O talento e sua falta

Acabei de assistir a um filminho bastante interessante cujo título original é Max (acho que ainda não saiu por aqui) e que possui uma premissa interessante: teria o sucesso como artista evitado que Adolf Hitler se envolvesse seriamente com a política?

Será que sua aceitação no meio artístico da época teria evitado que seu impulso natural de se tornar "grande" tomasse o rumo de uma guerra mundial e da industrialização do extermínio de seres humanos?

Foi a completa falta de talento como pintor que fez com que desenvolvesse sua capacidade como retórico e propagandista do movimento nazista?

É claro que o filme é um exercício ficcional, que abusa da liberdade histórica em nome do enredo, mas ainda assim dá um pouco o que pensar: será que todo grande artista é um cruento ditador? Ou que todo ditador, todo político-filho-da-puta, toda pessoa que deixa a "autoridade" subir-lhe à cabeça e age como autêntica "otôridade" seria apenas mais um artista frustrado?

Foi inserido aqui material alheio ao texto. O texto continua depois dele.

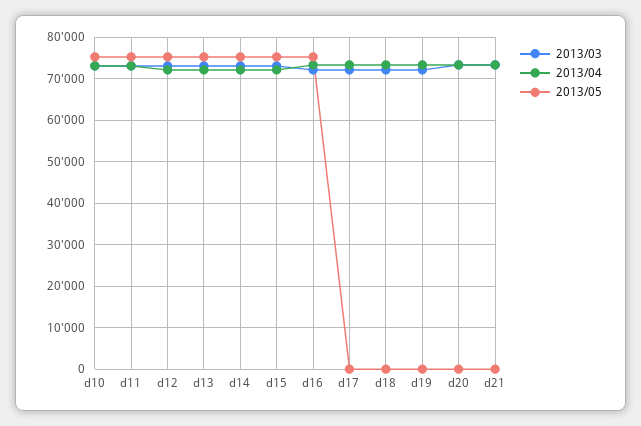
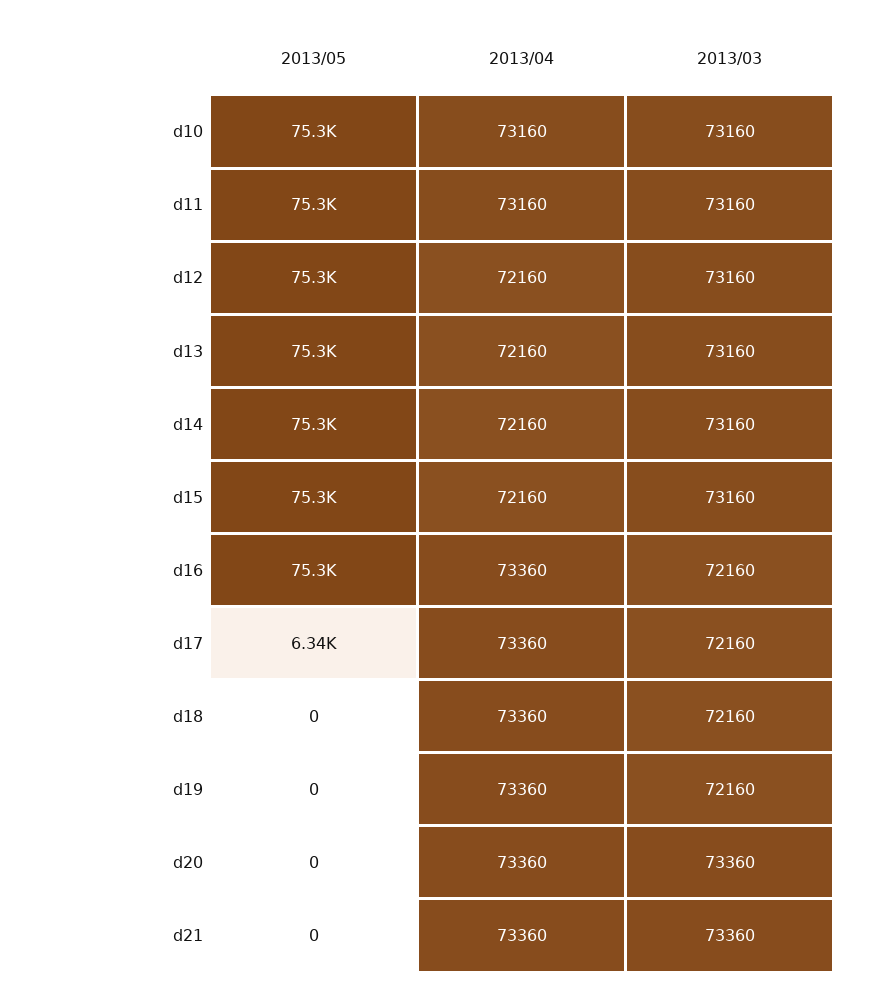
2013/05, d17: 0 -> 6340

Talvez nosso atual alcaide seja apenas um pintor gorado, um cantor cujos esforços infrutíferos para aparecer no programa do Chacrinha tenham se acumulado no fígado, daí o cheiro de desforra que cobre sua administração desse feudo em que transformou a cidade, loteando-a a seu bel-prazer.

Quem sabe tenhamos escapado de algo pior que o golpe militar de 64: Roberto Carlos poderia ter se transformado num grande político e chegado ao poder no lugar de algum dos presidentes militares e se tornado um Pinochet tupiniquim, perpetuando-se no poder e descontando toda sua fúria e recalque nos descendentes daqueles que não compraram seus discos.

Brincadeira à parte, o que gostei no filme (além da atuação de Noah Taylor como Hitler) foi que me deixou pensando por alguns momentos sobre a arte e aquilo que leva muitos de nós a tentar caminhar nesse terreno imprevisível e falsamente mapeado para, no final, sermos frustrados, e se isso vale realmente a pena.


Sempre achei que a arte, qualquer uma, fosse algo completamente inútil (como Oscar Wilde já havia escrito), daí poder ser considerada arte (acho que torturar pessoas ao som ensurdecedor de qualquer tipo de música tira a "articidade" tanto do objeto quanto da ação); e devo esclarecer que a "inutilidade" da arte é naquele sentido utilitarista-concreto da coisa, ou seja, podemos viver sem arte, mas não sem comida, água e oxigênio e etc.

Porém, mesmo achando que a arte em geral não possui uma "utilidade" concreta, reconheço que esse vício de criação e interpretação artística já mudou a vida de muita gente (e continua a arranhar um pouco da minha própria existência), mesmo que num sentido restrito, local ou íntimo, e que, talvez, se não fosse por esses milhares (milhões?) de artistas frustrados que andam pelas ruas e que trabalham e se casam e bebem e têm filhos e pagam impostos e compram porcarias e votam e xingam, essa droga desse planeta fosse um lugar bem pior, onde notas musicais não fossem cantaroladas e onde imagens e palavras não alcançassem aquele lugar bem lá no fundo da alma da gente, que muitas vezes esquecemos que existe, e que, por bem ou por mal, ajuda a todos nós a agüentar mais um dia de sol e incerteza. Ou seja: vale a pena.